Birleşmiş Milletler'in yaşlı nüfus oranı yüzde 8-10 arasında olan ülkeleri "yaşlı nüfusa sahip ülkeler" olarak sınıflandırdığını vurgulayan Yazıcıoğlu, Türkiye'nin geçen yıl yüzde 10,2'lik orana geçmesinin onu "çok yaşlı nüfusa sahip ülkeler" kategorisine soktuğunu belirtti. yaşlı nüfusu."
Türkiye, yaşlanan nüfusun etkileriyle uğraşırken, politika yapıcılar ve paydaşlar, bu demografik değişimle ilişkili çeşitli ihtiyaçlara ve zorluklara çözüm bulmak, yaşlı vatandaşların refahını ve ülkenin sosyal dokusuna dahil olmasını sağlamak için stratejiler geliştirmekle görevlendiriliyor.

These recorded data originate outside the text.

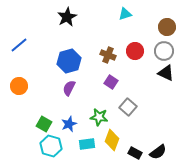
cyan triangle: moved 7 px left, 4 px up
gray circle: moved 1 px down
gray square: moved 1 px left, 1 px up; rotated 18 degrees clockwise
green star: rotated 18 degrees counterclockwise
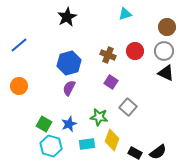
blue hexagon: moved 2 px down
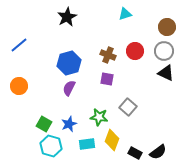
purple square: moved 4 px left, 3 px up; rotated 24 degrees counterclockwise
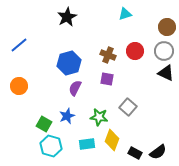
purple semicircle: moved 6 px right
blue star: moved 2 px left, 8 px up
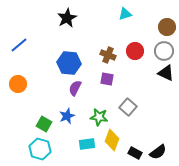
black star: moved 1 px down
blue hexagon: rotated 20 degrees clockwise
orange circle: moved 1 px left, 2 px up
cyan hexagon: moved 11 px left, 3 px down
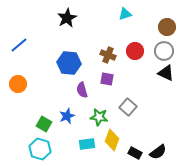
purple semicircle: moved 7 px right, 2 px down; rotated 42 degrees counterclockwise
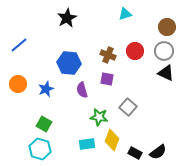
blue star: moved 21 px left, 27 px up
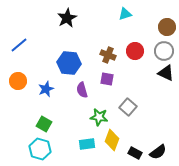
orange circle: moved 3 px up
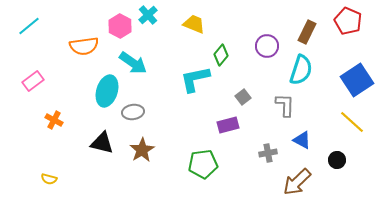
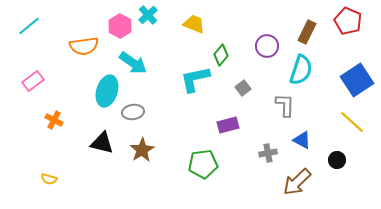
gray square: moved 9 px up
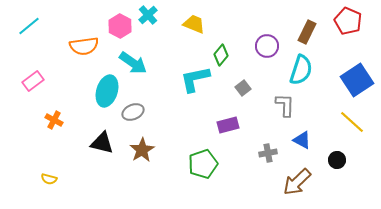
gray ellipse: rotated 15 degrees counterclockwise
green pentagon: rotated 12 degrees counterclockwise
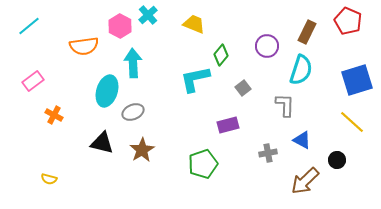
cyan arrow: rotated 128 degrees counterclockwise
blue square: rotated 16 degrees clockwise
orange cross: moved 5 px up
brown arrow: moved 8 px right, 1 px up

Nüfusun yaşlanmasının ekonomik, sosyal ve kültürel alanlardaki çok yönlü etkisini vurgulayan Yazıcıoğlu, şöyle konuştu: "Yaşlılara yönelik yaygın olumsuz algılara rağmen, bazı ülkeler olumlu bir yaklaşım benimseyerek bu demografik değişimi etkili bir şekilde yönetiyor. Türkiye'nin BM Yaşlanma Çalışma Grubu ile işbirliği Yaşlılara yönelik kapsamlı bir insan hakları sözleşmesi hazırlanması, ileriye yönelik övgüye değer bir adımı yansıtmaktadır. Ancak, Türkiye'nin yaşlılara odaklanması ve ilk adımları umut verici olsa da, bunlar yetersiz kalmaktadır. Yaşlıların haklarının korunması için acil yasal güvenceler oluşturulmalıdır. Madde 10 Anayasamız zaten yaşlılar lehine pozitif ayrımcılığı zorunlu kılmaktadır ve bu hükümler doğrultusunda gerekli alt yasal düzenlemelerin yapılması yaşlı nüfusumuzun refahını artıracağı gibi yaşam kalitelerine de katkıda bulunacaktır."
Yazıcıoğlu, başta sivil toplum kuruluşları (STK) olmak üzere tüm paydaşların dahil olduğu kapsayıcı yasama süreçlerinin gerekliliğini vurguladı.